Updated: Sunday, April 12, 2009

It's time to stop beating around the bush: Brown has started down the slippery slope to state-schoolism, and its students are paying the price. With the economy in shambles, an Ivy League degree isn't worth what it once was. Nepotism is dying, and employers are increasingly concerned with what they deem "employee production value" - their goodwill towards Brown's brand of indolent intellectual-elitism is waning.

It's time to get real: Surrender dreams of self-employed artistry and half-hearted philanthropy; break ground in fields once deemed gaudy and shallow. What we need are politicians and pundits, execs and entrepreneurs-in short, difference-makers, people who can pull this country together. Skeptics will say it's impossible, that the coma of our liberalism is too deep. But if we retool and re-motivate - if we start now - there's still a chance we can turn things around.

This editorial is meant to inspire, not discourage - we wouldn't address a problem if we didn't have a solution in mind. Though the upcoming battle with reality is sure to be trying, we at the editorial page board have once again found your ticket to salvation: Adderall.

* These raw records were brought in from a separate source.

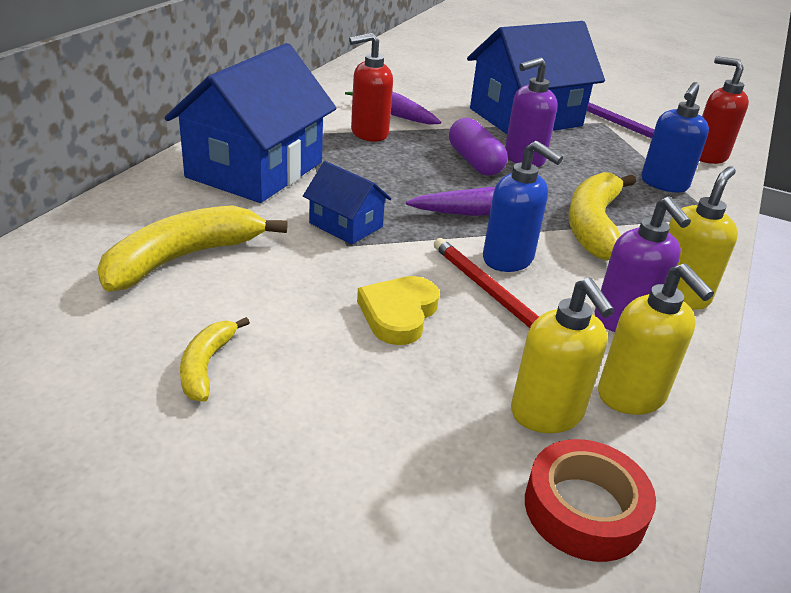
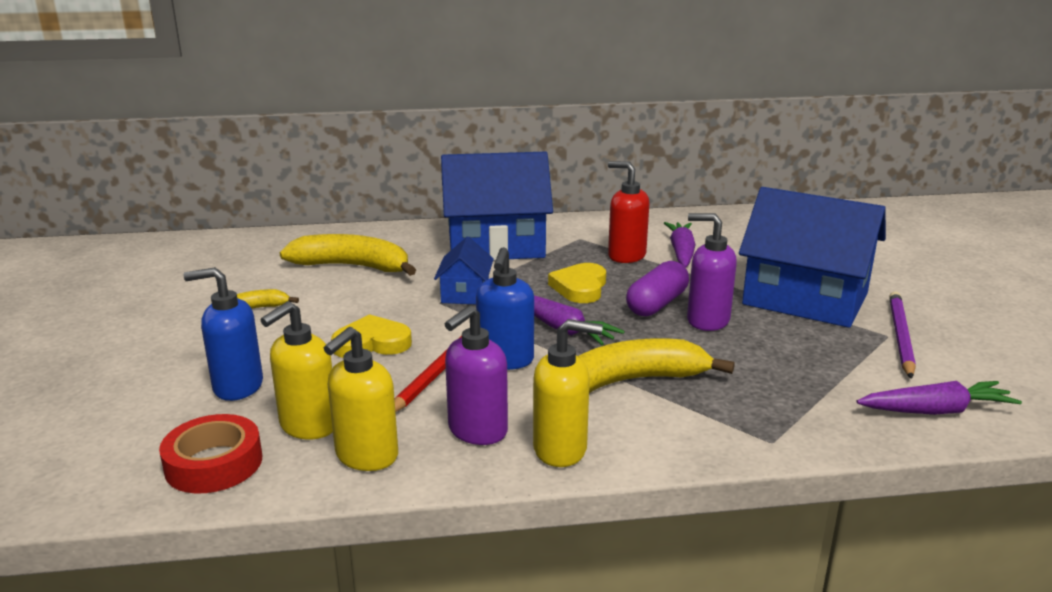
camera: 60 degrees right, 10 degrees down
blue soap dispenser [641,82,709,192] -> blue soap dispenser moved to [183,267,263,401]
red soap dispenser [699,56,749,164] -> purple carrot [857,381,1022,415]
none -> yellow heart [548,263,606,303]

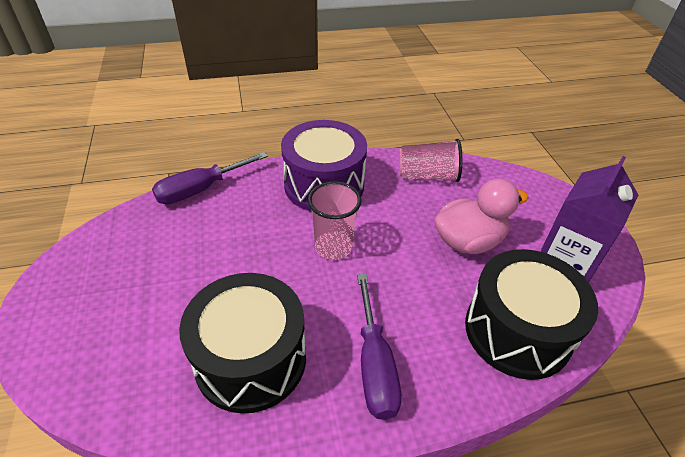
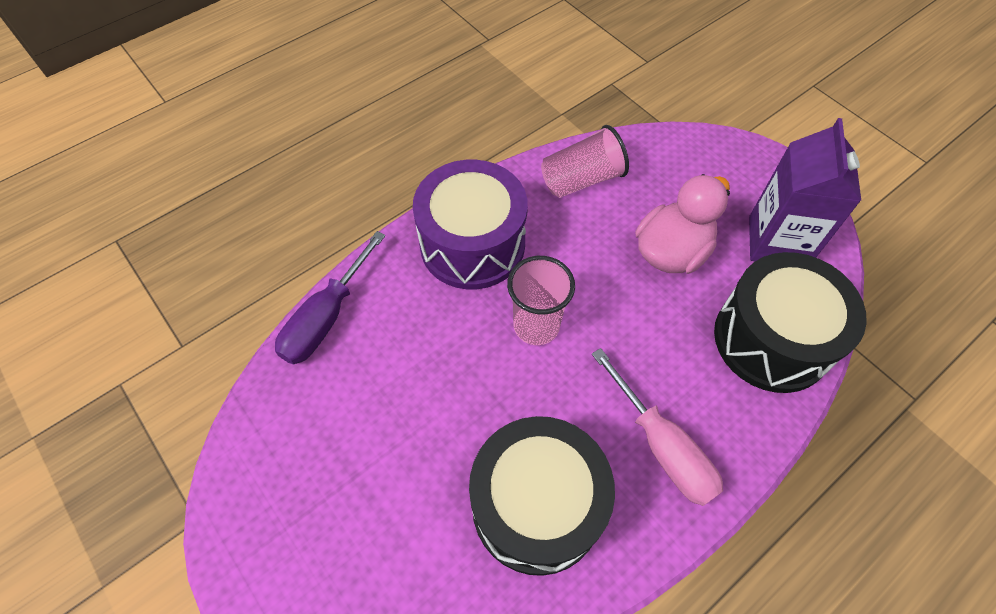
camera: 25 degrees left, 15 degrees up
purple screwdriver [357,274,402,420] -> pink screwdriver [592,348,723,506]

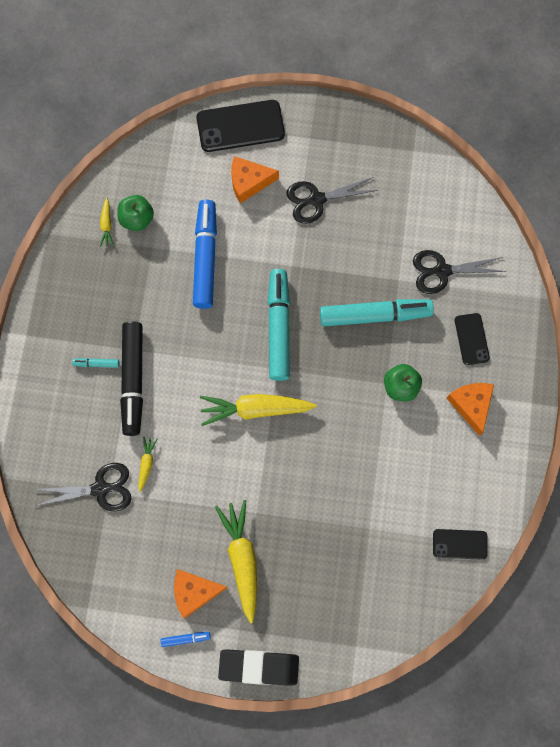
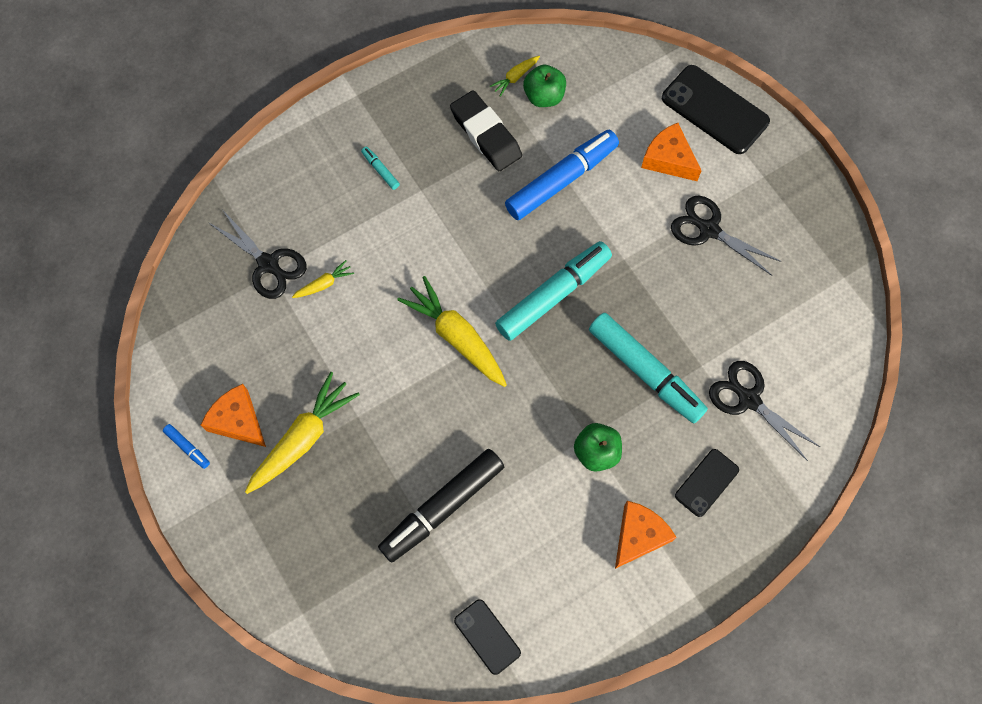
camera: 50 degrees right, 5 degrees down
black marker [120,321,143,436] -> black marker moved to [378,449,504,563]
black eraser [218,649,299,685] -> black eraser moved to [450,90,522,171]

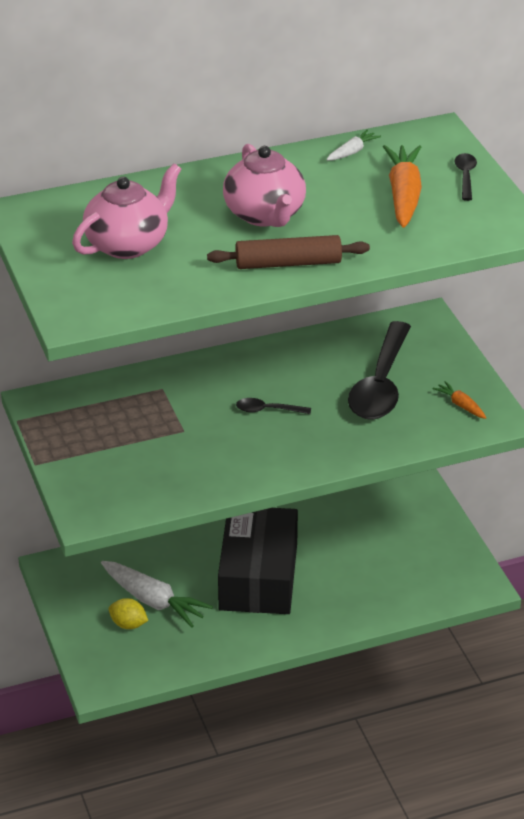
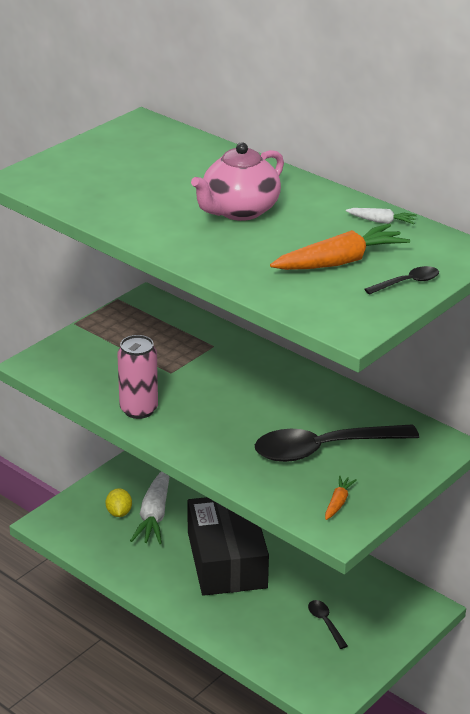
camera: 60 degrees right, 5 degrees down
pink teapot [72,163,181,259] -> none
brown rolling pin [207,235,370,269] -> none
black box [218,508,298,614] -> black box turned 75 degrees counterclockwise [187,497,269,596]
black spoon [236,398,311,414] -> black spoon moved to [308,600,348,649]
none -> pink can [117,335,158,419]

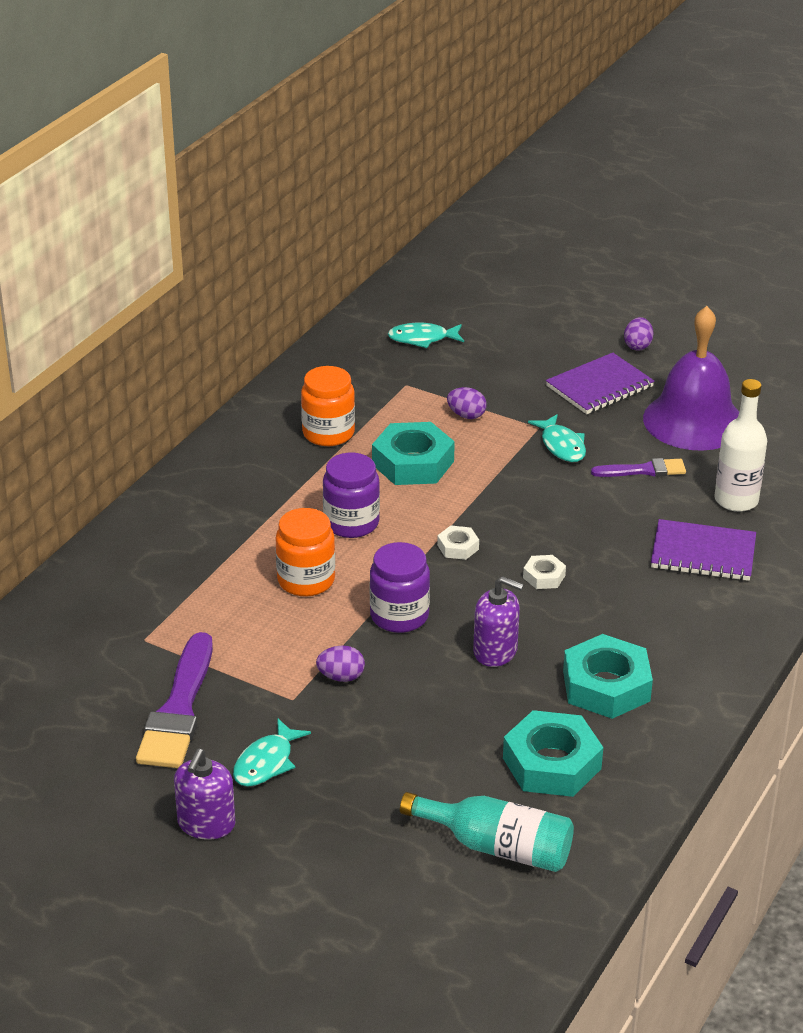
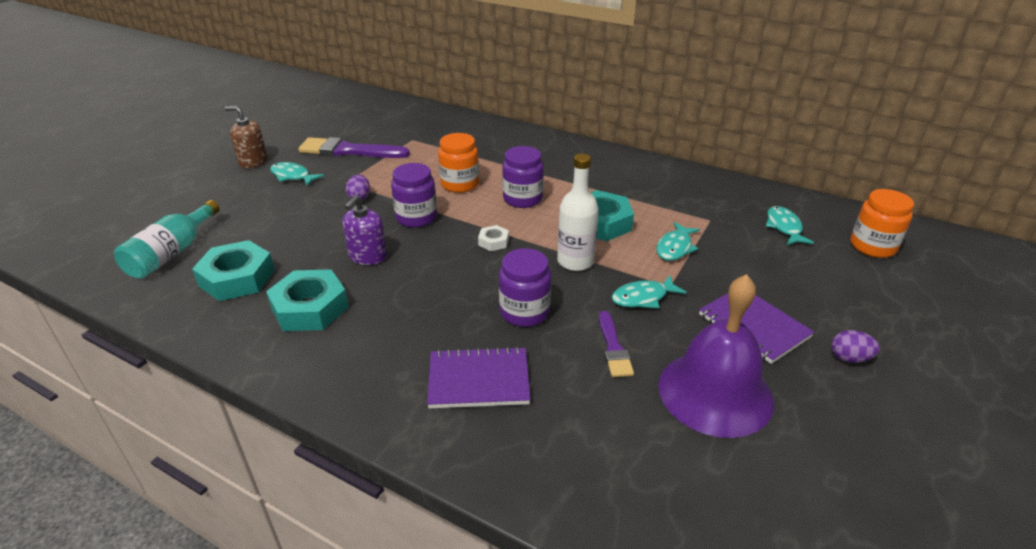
camera: 90 degrees right, 0 degrees up
purple soap dispenser [174,749,235,840] -> brown soap dispenser [225,106,267,168]
orange jar [301,366,355,446] -> orange jar moved to [850,189,914,258]
purple egg [447,387,487,419] -> turquoise fish [656,222,700,261]
white nut [523,555,566,589] -> none
purple notebook [651,519,756,581] -> purple notebook turned 75 degrees clockwise [427,346,531,408]
white bottle [714,379,767,512] -> white bottle moved to [557,153,599,271]
none -> purple jar [499,248,551,327]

A recent Herald poll revealed that last semester 89.9 percent of Brown students abstained from illegal use of prescription stimulants. All we have to say is this: What the fuck, guys? Honestly. This is just the type of apathy that's brought the University to an abysmal 16th in U.S. News and World Report's ranking of top national universities. If you want to change the world, if you want to save Brown's reputation and maybe, one day, get a job, you're going to have to make some sacrifices, bend a few rules.

Stop whining about your apprehensions. Listen to your hipster L.A./N.Y. friends: Adderall's purported side effects are just shallow attempts by THE MAN to keep you from realizing your potential. We're sick of watching you squander Wednesday nights drooling over books in the absolute quiet room or sweating on drunken freshman at Fish Co. The world is falling apart! This is no time to slack off.

We'd like to highlight the success of Brunonian Sean Quigley as proof of just what one can accomplish with the help of study drugs; armed with only God's word and a handful of 30mg extended release tablets, Sean has managed to beat back the legions of naysaying Trustafarians. While the Cellucci-Stripper scandal of 2008 bars us from advocating recreational use of the drug, take a page out of Sean's book and cheek one or two next time you're headed to the library. Speed up - it's time to make a difference!

Ready for change? Need help scoring? Call Anish Mitra, dealer to the stars, at (401) 863-3953.

Editorials are written by The Herald's editorial page fascists. Send comments to spam@browndailyherald.com.

Just kidding! Our job is accurately covering the Brown community. Except on April Fools' Day.